To be on the safe side, the young intern who examined Anna, decided to keep her at the hospital overnight. No one came to visit. She didn’t expect anyone. She had been alone as long as she could remember.

She lay in the dimly lit room, staring at the ceiling, as she recalled the amazing event that had ended with her admission to the hospital. As she thought of Cowboy laying on top of her the smile returned.

She didn’t hear the shadow as it slipped softly into the room. However, when Cowboy gently took her hand she wasn’t surprised. She didn’t jump or make a sound. She turned her head and once again looked into his amazing eyes. He quickly bowed his head but didn’t release her hand.

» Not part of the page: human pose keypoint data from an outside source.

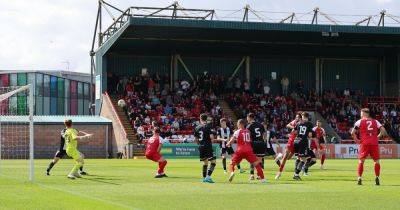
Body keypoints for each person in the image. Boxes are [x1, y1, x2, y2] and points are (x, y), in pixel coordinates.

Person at [351, 108, 386, 185]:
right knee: (376, 161)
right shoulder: (375, 121)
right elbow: (383, 130)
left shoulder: (359, 121)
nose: (360, 115)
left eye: (361, 113)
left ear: (364, 113)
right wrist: (377, 137)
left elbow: (352, 132)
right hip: (374, 143)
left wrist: (356, 140)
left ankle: (359, 178)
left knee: (361, 161)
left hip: (364, 143)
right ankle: (377, 177)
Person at [227, 119, 266, 183]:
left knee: (232, 163)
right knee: (257, 164)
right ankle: (263, 179)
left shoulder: (237, 131)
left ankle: (232, 172)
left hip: (240, 150)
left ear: (240, 124)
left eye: (237, 124)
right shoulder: (248, 131)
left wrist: (228, 143)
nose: (237, 125)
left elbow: (232, 140)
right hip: (249, 150)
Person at [275, 113, 301, 180]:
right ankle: (279, 173)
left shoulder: (302, 124)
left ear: (301, 118)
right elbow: (287, 125)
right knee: (285, 157)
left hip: (297, 142)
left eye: (298, 117)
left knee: (288, 158)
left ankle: (280, 155)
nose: (296, 118)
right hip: (291, 140)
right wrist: (294, 128)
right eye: (296, 117)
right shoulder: (295, 122)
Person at [194, 114, 217, 183]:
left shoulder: (197, 127)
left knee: (205, 162)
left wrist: (200, 145)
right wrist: (211, 141)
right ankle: (208, 177)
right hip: (207, 146)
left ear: (200, 119)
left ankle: (204, 178)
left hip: (201, 146)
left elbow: (196, 139)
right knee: (213, 162)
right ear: (206, 119)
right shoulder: (208, 126)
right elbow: (211, 137)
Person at [293, 112, 314, 180]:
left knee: (298, 158)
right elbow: (310, 135)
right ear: (308, 117)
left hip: (296, 141)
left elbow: (294, 131)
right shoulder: (309, 124)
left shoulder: (298, 123)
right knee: (304, 159)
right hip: (303, 142)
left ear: (302, 117)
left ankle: (295, 172)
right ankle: (296, 174)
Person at [246, 113, 266, 180]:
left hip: (253, 143)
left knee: (252, 160)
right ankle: (259, 175)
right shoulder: (260, 125)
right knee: (259, 160)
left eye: (247, 118)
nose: (247, 119)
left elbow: (248, 136)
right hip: (261, 143)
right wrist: (264, 141)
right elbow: (264, 133)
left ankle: (252, 175)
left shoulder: (249, 126)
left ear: (249, 118)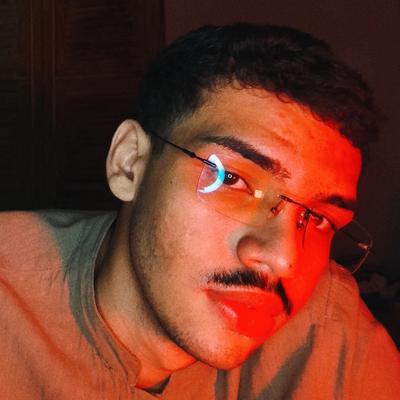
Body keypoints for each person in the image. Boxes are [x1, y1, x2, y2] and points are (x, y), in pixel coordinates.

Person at [0, 23, 399, 400]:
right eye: (232, 180)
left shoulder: (331, 328)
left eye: (319, 218)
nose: (284, 259)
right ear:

They stayed that way for a long time, neither of them making a sound, their fingers linked, locking them into oneness. Finally, so softly that only Cowboy could possibly hear, she said “No man has every touched me before.”

He didn’t say anything for a long time. Finally he raised his head, looked directly into her eyes, an action that took a lot of his energy, and replied, “I’ve never touched a woman. I’m sure glad you’re the first.” Their hands tightened and they stayed that way, smiling, for a long, long time.